Tapi, kenyataannya: 90 juta butir dikirim ke gudang keponakan Bapak Babi, milik PT Babi Makmur Sejahtera. 9 juta hilang entah ke mana, "dihabiskan untuk snack" saat rapat evaluasi. Dan 1 juta butir dibagikan ke rakyat, tapi berjamur karena disimpan di kandang lembab.
Saat ditanya, Bapak Babi bilang: "Ini bukan korupsi, ini investasi! Padi ini nanti akan kembali ke rakyat setelah di-marketing dulu, pakai aplikasi PadiNow. Bayarnya pakai koin telur!"
Hewan-hewan yang lapar hanya bisa bergumam, "Kapan padi bersihnya datang?"
Jawab staf: "Tunggu launching PadiNow, bayar pakai telur digital!"
Undang-Undang Kontrasuara, "Yang Ngomong Korupsi = Anti-Kebun"
Ketika kambing tua berani menyebut "Babi makan semua, kami cuma dapat kulit ari," Bapak Babi keluarkan UU Kontrasuara:
"Siapa pun yang menyebut 'babi korup' dianggap pengkhianat. Hukuman: dikurung di kandang berduri 10 hari, atau dipaksa jadi influencer babi."
Langkah ini diambil untuk menjaga citra dan kekuasaan Bapak Babi dari kritik yang dianggap mengancam kestabilan kebun.
Setiap kali ada yang berani mengkritik, langsung dikenai hukuman yang membuat siapa pun takut untuk bicara jujur lagi.
Kambing tua yang berani bersuara pun akhirnya dipaksa tampil di TikTok kandang, berusaha menyampaikan pesan damai.
"Hai, generasi muda! Jangan percaya hoaks soal korupsi babi! Kami hidup harmonis!"
Namun, di balik layar, ia dikunci di kandang tanpa rumput, diingatkan bahwa suara kritis bisa membuatnya viral di TikTok kandang, tapi bukan karena pesan positif.
Ketakutan akan hukuman dan pengawasan ketat membuat hewan-hewan lain berpikir dua kali sebelum bersuara, menjaga "keharmonisan" yang sebenarnya penuh ketakutan dan ketidakadilan.

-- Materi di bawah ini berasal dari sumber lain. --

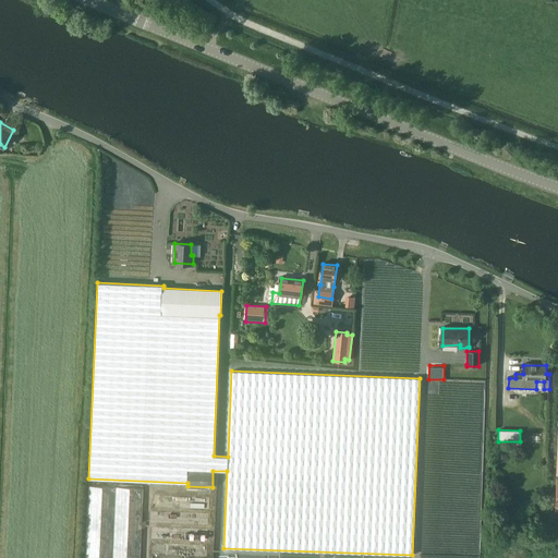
[(85,557),(141,557),(144,486),(88,484),(85,557)]
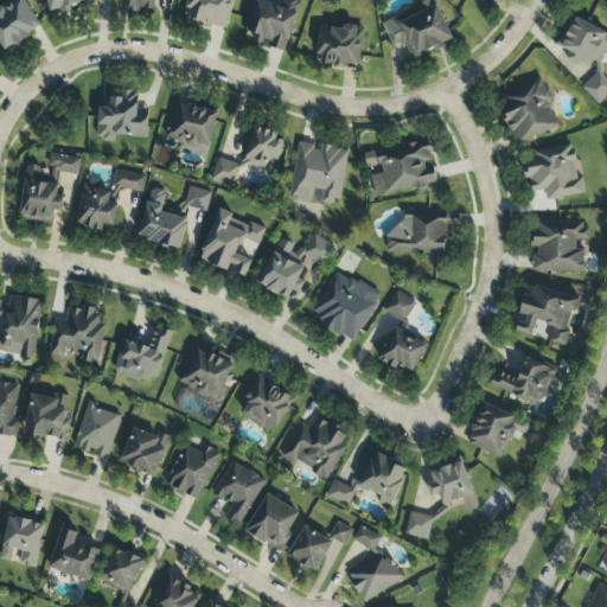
[(0,46),(2,51),(42,30),(24,0),(13,0),(0,7),(0,46)]
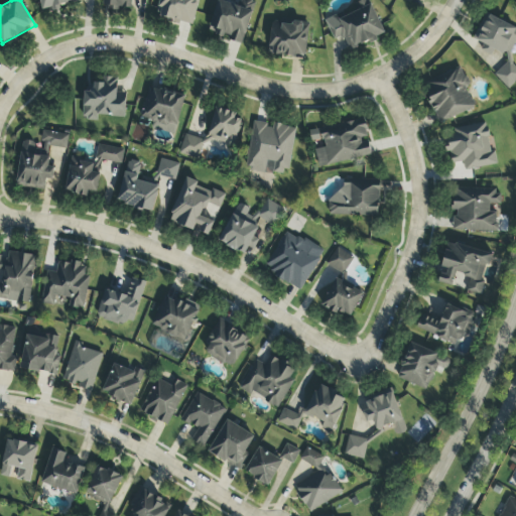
[(38,0),(41,11),(81,3),(80,0),(38,0)]
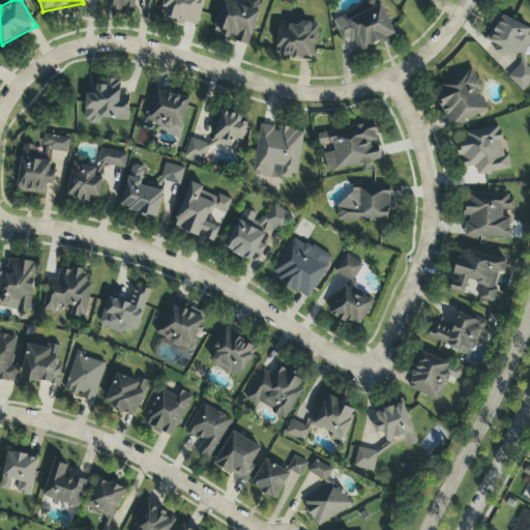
[(106,0),(106,7),(135,9),(135,0),(106,0)]
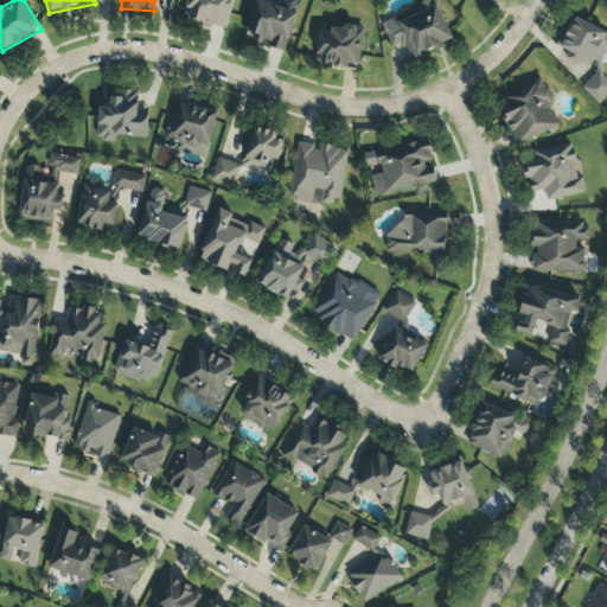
[(228,29),(232,0),(189,0),(185,19),(228,29)]
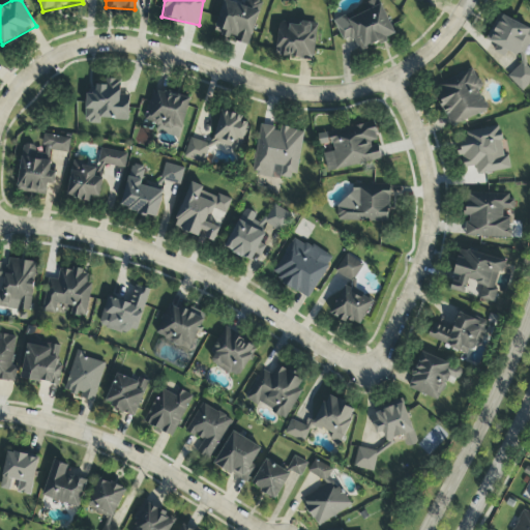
[(224,0),(214,33),(233,38),(232,41),(248,47),(262,2),(256,0),(247,0),(245,6),(224,0)]
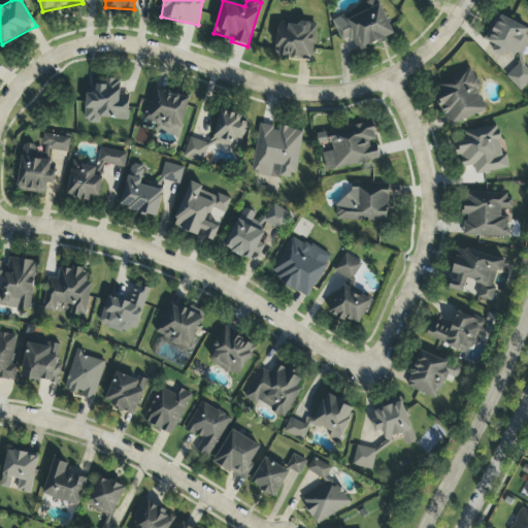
[(394,36),(377,0),(371,0),(360,5),(361,9),(332,23),(341,41),(351,37),(358,53),(394,36)]
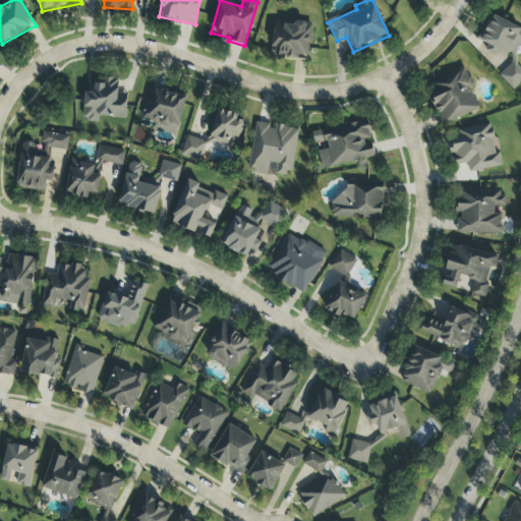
[(520,29),(490,14),(477,40),(488,45),(485,51),(496,56),(499,51),(512,57),(501,80),(518,89),(520,81),(520,70),(511,66),(520,45),(520,29)]
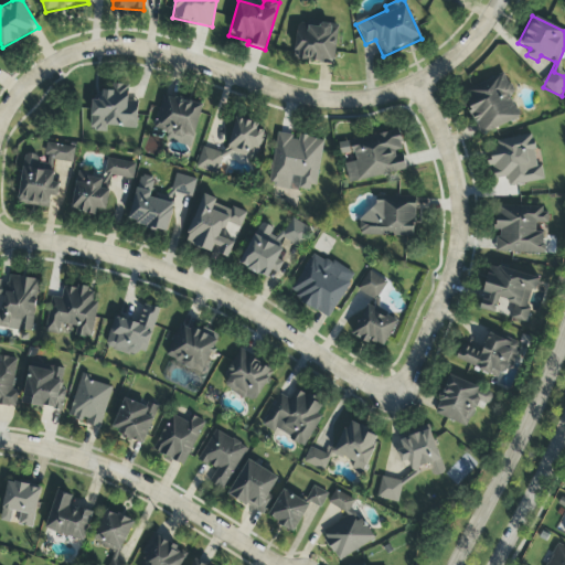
[(292,59),(333,65),(339,28),(299,21),(292,59)]
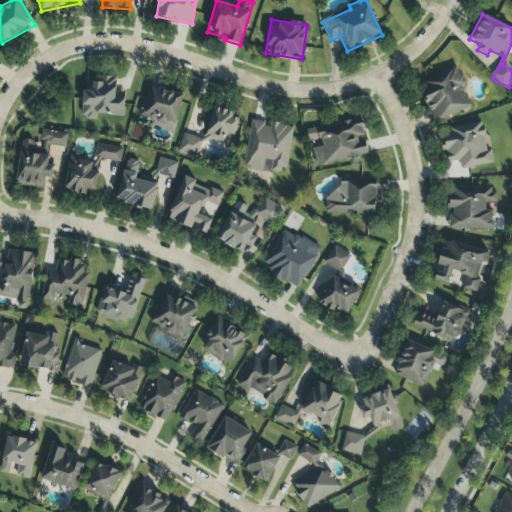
[(437,123),(471,107),(462,87),(466,85),(457,67),(419,84),(437,123)]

Konferensi Dunia "Kebun Mandiri"
Babi diundang ke Swiss, berpidato penuh percaya diri di depan para diplomat dan tokoh dunia: "Kebun binatang kami adalah contoh demokrasi sempurna! Ada pemilu tiap lima tahun, dengan kandidat tunggal: saya sendiri."
Dengan bangga ia menonjolkan sistem "demokrasi" yang dikendalikan sepenuhnya oleh kekuasaannya, tanpa keberagaman suara.
Ia menegaskan bahwa semua hewan sudah hidup sejahtera dan adil, meskipun kenyataannya berbeda jauh dari kata-kata indah itu.
Saat ditanya soal ketimpangan dan ketidakadilan, ia menunjuk sapi kurus yang berjalan tertatih-tatih: "Itu bukan miskin, cuma gaya hidup! Sapi itu pilih hidup sederhana."
Padahal kenyataan di lapangan, sapi tersebut dipaksa bekerja 18 jam sehari, mengangkut padi ke gudang keponakan babi yang kaya raya.
Kebohongan dan manipulasi fakta ini dilakukan demi menjaga citra 'kebun mandiri', sementara kenyataan di balik layar menunjukkan kekuasaan yang tak adil dan menindas.